* _Records provided_
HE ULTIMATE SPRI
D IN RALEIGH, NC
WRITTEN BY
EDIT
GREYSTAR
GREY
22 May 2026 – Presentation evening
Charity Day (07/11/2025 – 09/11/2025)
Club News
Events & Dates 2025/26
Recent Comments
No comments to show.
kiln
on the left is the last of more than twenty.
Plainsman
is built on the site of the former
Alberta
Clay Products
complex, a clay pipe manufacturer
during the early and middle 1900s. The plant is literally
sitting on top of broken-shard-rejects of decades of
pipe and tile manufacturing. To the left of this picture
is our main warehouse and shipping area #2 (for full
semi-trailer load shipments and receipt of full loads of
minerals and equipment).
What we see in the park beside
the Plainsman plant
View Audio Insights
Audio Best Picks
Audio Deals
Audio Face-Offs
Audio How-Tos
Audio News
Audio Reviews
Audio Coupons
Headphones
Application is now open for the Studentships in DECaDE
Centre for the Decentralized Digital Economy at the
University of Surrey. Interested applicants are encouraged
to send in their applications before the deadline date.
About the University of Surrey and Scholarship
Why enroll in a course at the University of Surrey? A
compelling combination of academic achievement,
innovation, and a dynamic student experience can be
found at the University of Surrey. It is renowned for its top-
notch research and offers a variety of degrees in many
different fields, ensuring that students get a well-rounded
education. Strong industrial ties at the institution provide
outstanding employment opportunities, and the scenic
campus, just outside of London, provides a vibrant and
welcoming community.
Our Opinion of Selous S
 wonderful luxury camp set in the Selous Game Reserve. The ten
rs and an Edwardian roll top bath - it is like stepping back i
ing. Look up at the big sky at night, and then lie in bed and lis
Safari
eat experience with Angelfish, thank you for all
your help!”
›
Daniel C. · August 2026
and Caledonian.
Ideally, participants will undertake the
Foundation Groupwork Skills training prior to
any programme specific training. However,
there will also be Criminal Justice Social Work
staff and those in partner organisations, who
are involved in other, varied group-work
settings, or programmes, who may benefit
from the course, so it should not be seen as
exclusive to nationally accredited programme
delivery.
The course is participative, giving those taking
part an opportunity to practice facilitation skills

* _Brief_
Please count the lines of the material above that contain the word "full", and give only that number.

* _Solution below_
2